- INFORMATION PROVIDED:
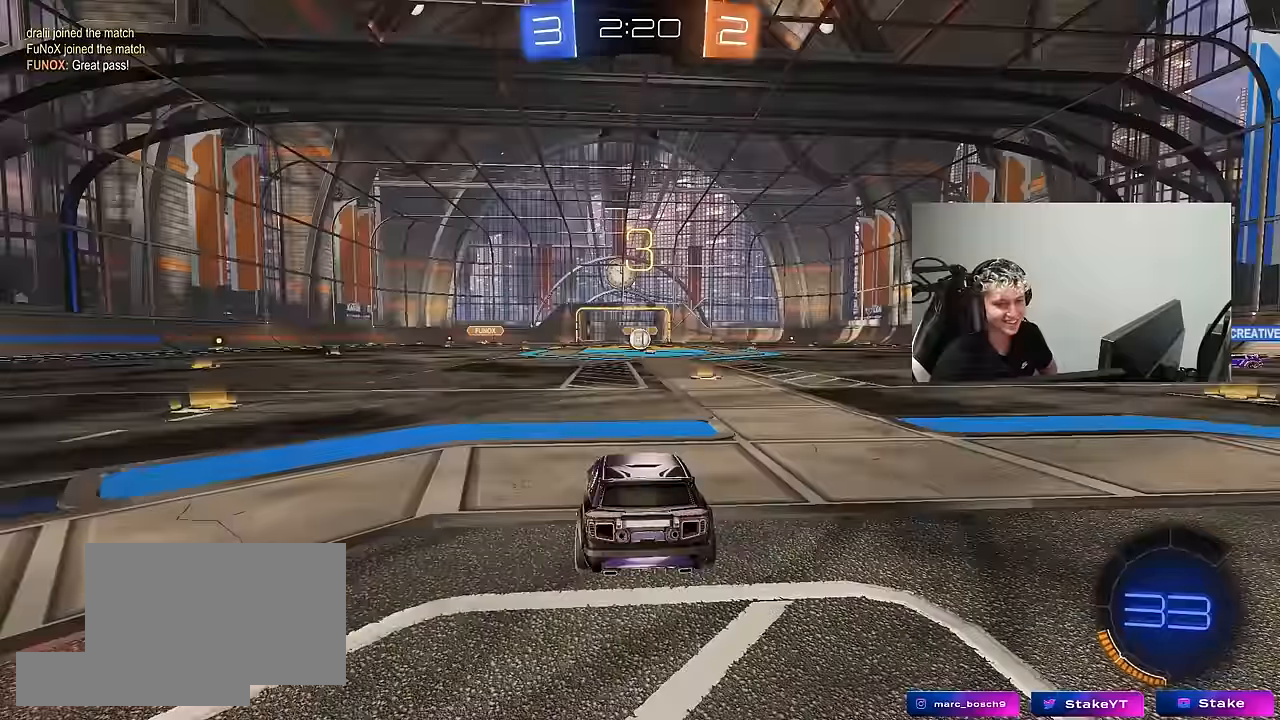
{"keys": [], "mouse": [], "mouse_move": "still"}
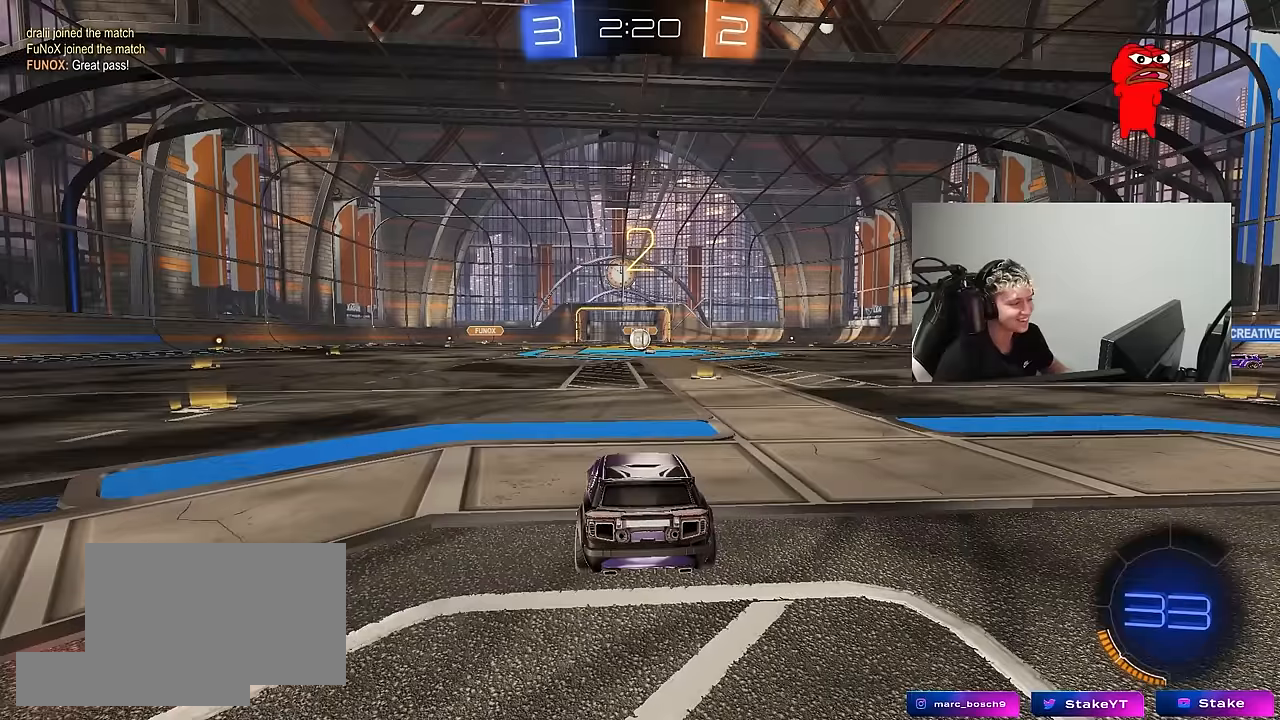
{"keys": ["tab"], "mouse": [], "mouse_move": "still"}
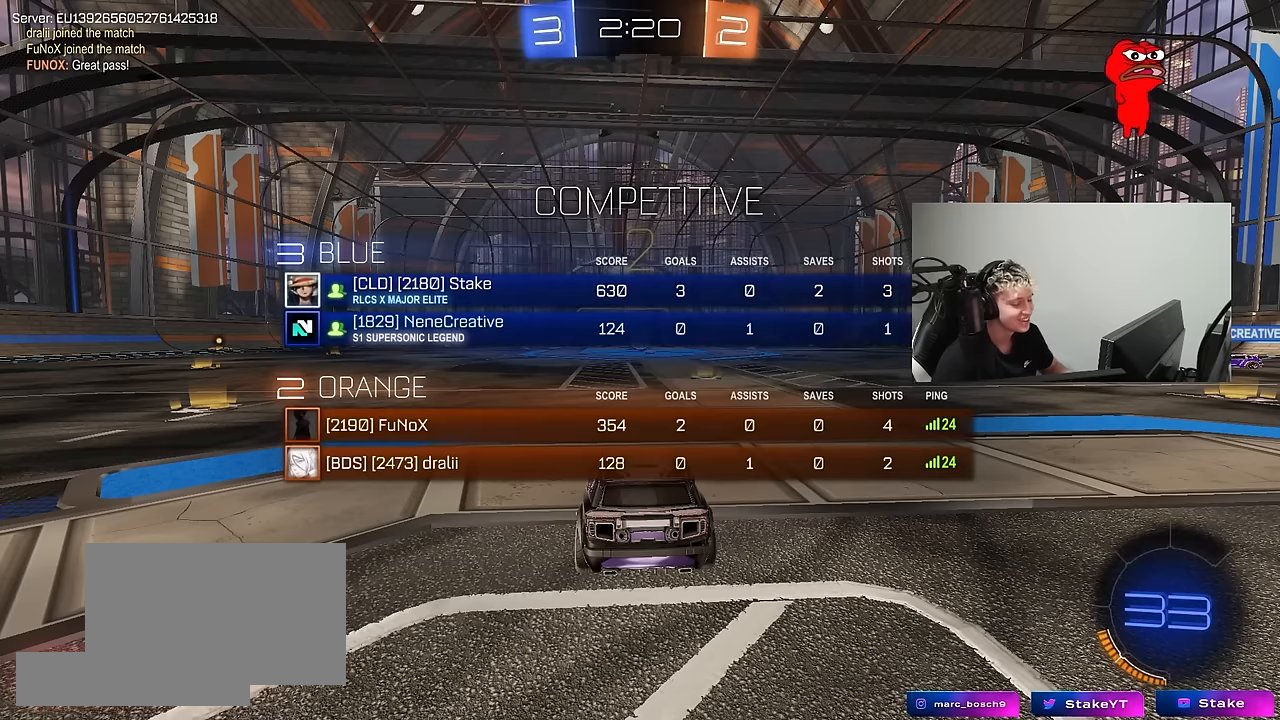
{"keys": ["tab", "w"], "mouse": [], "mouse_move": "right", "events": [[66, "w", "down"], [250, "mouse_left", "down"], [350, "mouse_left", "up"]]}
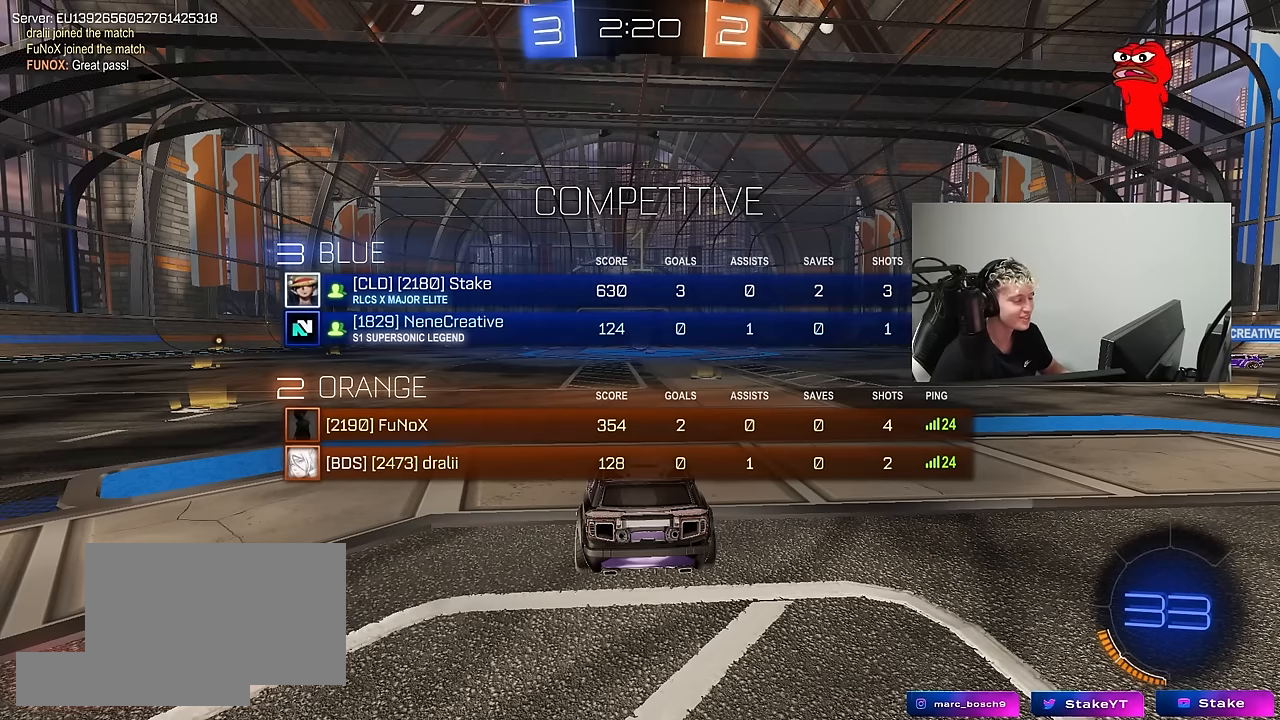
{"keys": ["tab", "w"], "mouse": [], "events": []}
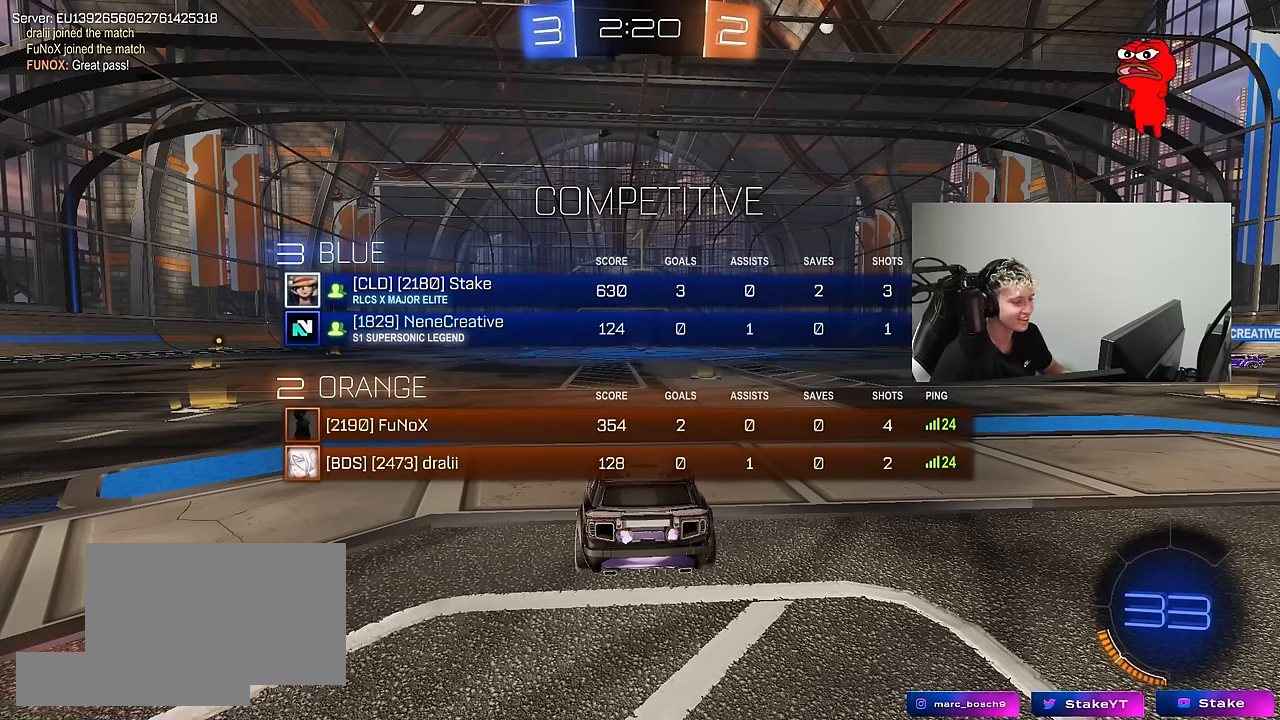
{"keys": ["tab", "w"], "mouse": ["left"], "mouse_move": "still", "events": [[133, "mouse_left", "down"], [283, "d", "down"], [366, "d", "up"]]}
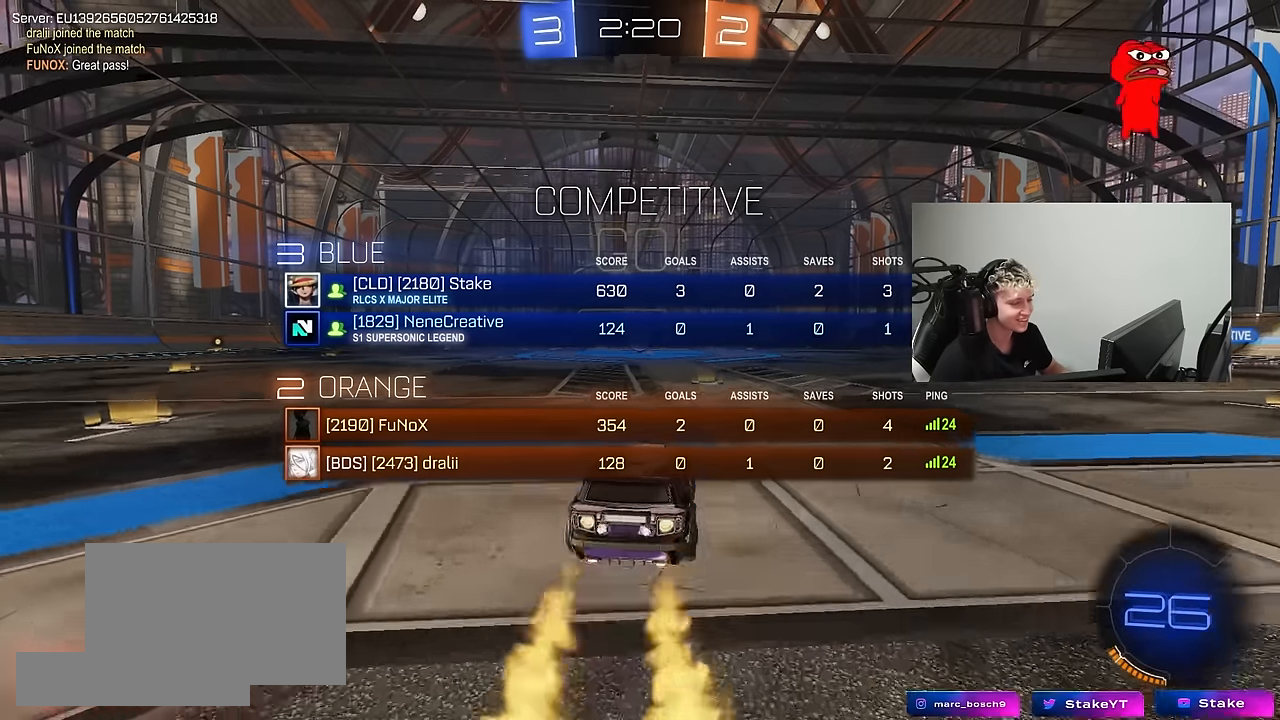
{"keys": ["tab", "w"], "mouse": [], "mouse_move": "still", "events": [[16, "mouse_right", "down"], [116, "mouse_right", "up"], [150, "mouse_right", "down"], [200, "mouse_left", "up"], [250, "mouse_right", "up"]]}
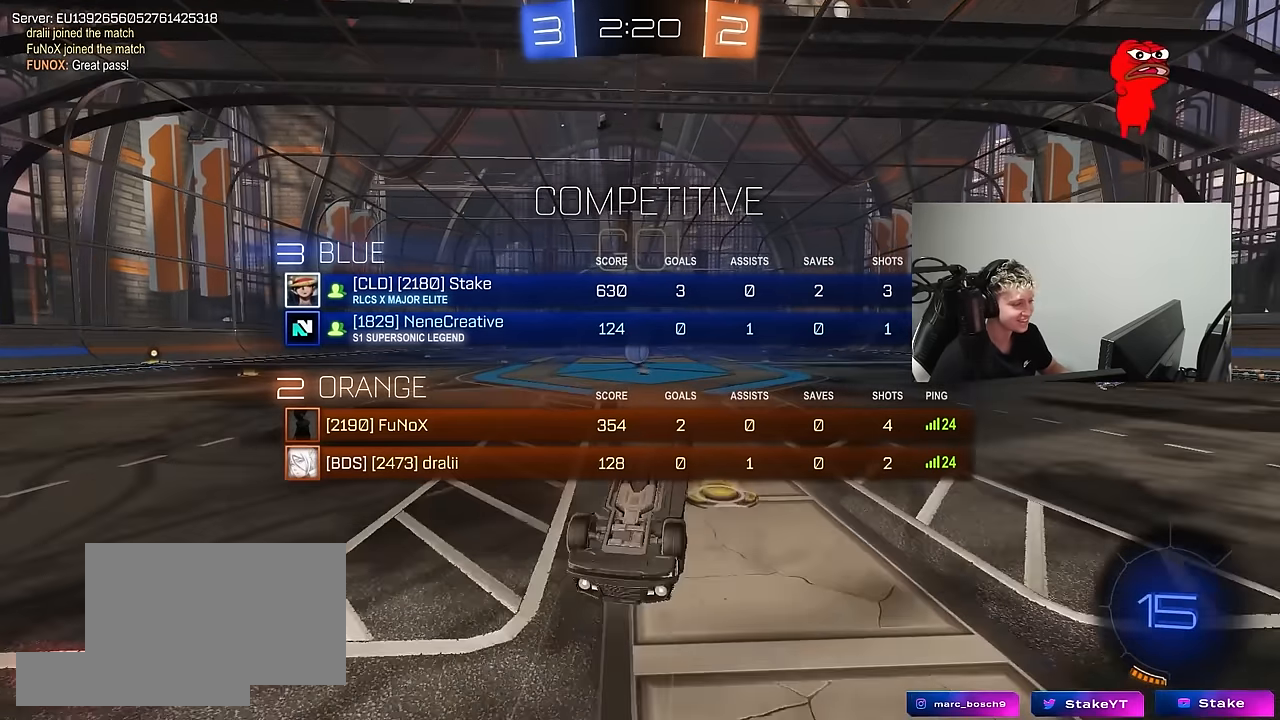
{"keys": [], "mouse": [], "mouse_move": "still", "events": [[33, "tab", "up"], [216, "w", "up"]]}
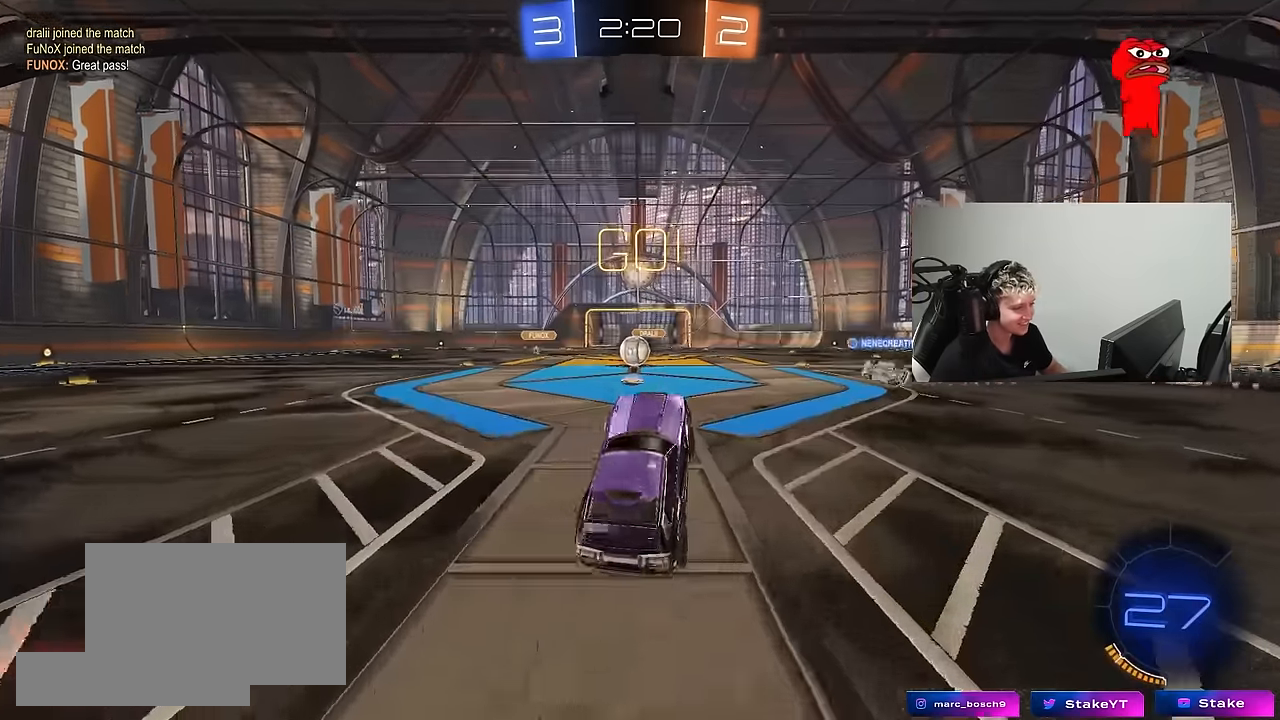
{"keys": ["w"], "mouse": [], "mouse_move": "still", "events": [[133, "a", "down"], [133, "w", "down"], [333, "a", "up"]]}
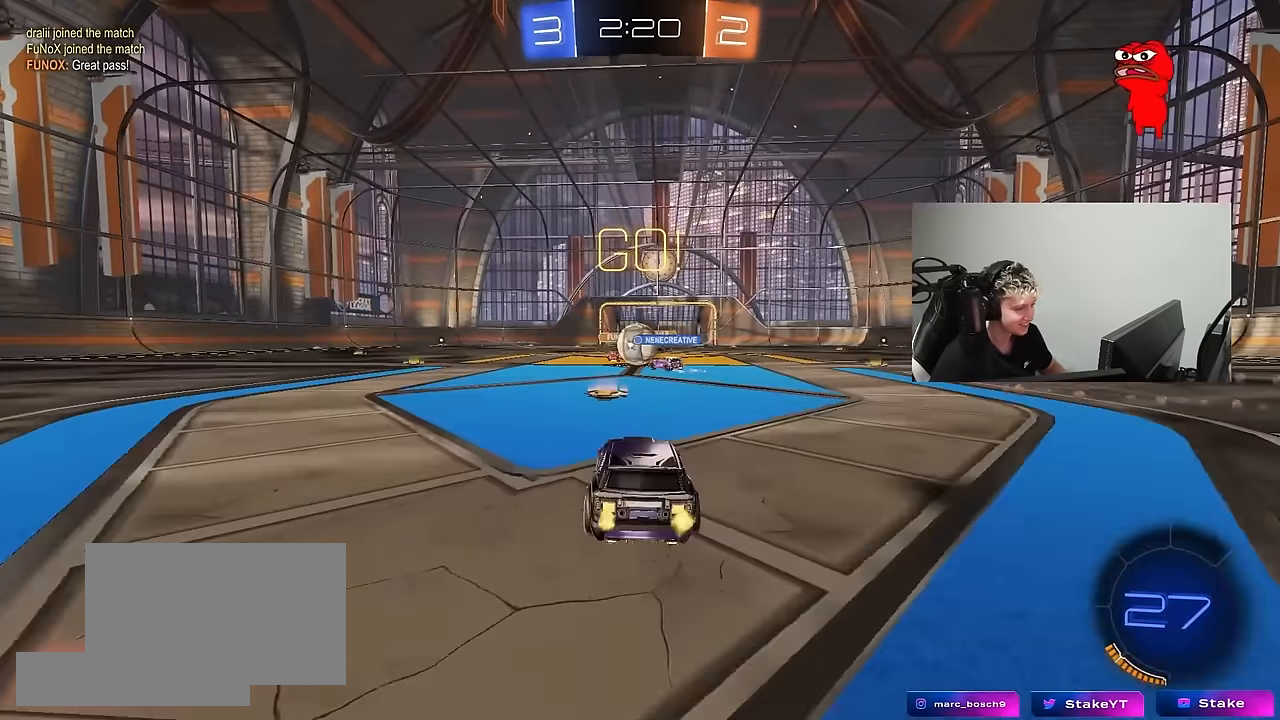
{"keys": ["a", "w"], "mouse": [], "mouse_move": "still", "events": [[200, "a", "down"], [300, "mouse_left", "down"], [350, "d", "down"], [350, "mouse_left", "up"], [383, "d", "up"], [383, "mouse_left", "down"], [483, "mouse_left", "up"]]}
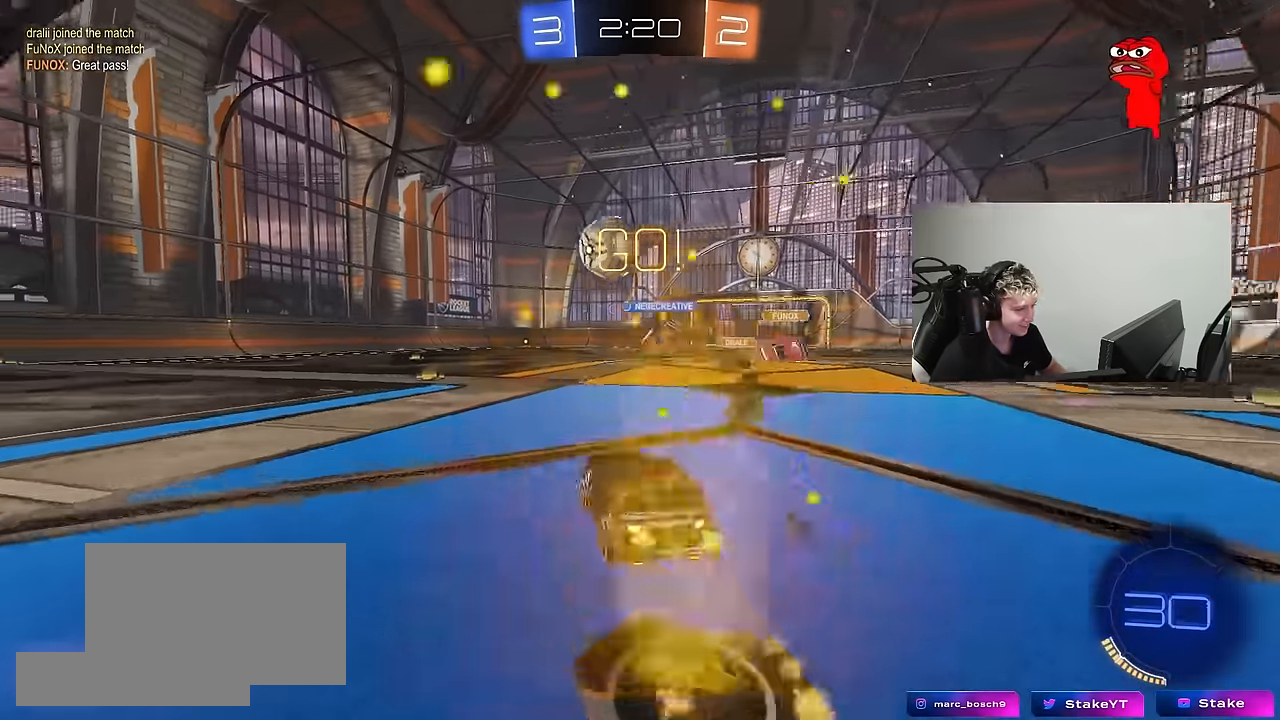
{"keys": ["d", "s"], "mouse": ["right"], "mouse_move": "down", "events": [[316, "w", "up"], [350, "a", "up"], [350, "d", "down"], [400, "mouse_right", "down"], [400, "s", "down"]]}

- BRIEF: Only the pictures are to be omitted; the records above must otherwise be reproduced exactly.

- OUTPUT:
{"keys": [], "mouse": [], "mouse_move": "still"}
{"keys": ["tab"], "mouse": [], "mouse_move": "still"}
{"keys": ["tab", "w"], "mouse": [], "mouse_move": "right", "events": [[66, "w", "down"], [250, "mouse_left", "down"], [350, "mouse_left", "up"]]}
{"keys": ["tab", "w"], "mouse": [], "events": []}
{"keys": ["tab", "w"], "mouse": ["left"], "mouse_move": "still", "events": [[133, "mouse_left", "down"], [283, "d", "down"], [366, "d", "up"]]}
{"keys": ["tab", "w"], "mouse": [], "mouse_move": "still", "events": [[16, "mouse_right", "down"], [116, "mouse_right", "up"], [150, "mouse_right", "down"], [200, "mouse_left", "up"], [250, "mouse_right", "up"]]}
{"keys": [], "mouse": [], "mouse_move": "still", "events": [[33, "tab", "up"], [216, "w", "up"]]}
{"keys": ["w"], "mouse": [], "mouse_move": "still", "events": [[133, "a", "down"], [133, "w", "down"], [333, "a", "up"]]}
{"keys": ["a", "w"], "mouse": [], "mouse_move": "still", "events": [[200, "a", "down"], [300, "mouse_left", "down"], [350, "d", "down"], [350, "mouse_left", "up"], [383, "d", "up"], [383, "mouse_left", "down"], [483, "mouse_left", "up"]]}
{"keys": ["d", "s"], "mouse": ["right"], "mouse_move": "down", "events": [[316, "w", "up"], [350, "a", "up"], [350, "d", "down"], [400, "mouse_right", "down"], [400, "s", "down"]]}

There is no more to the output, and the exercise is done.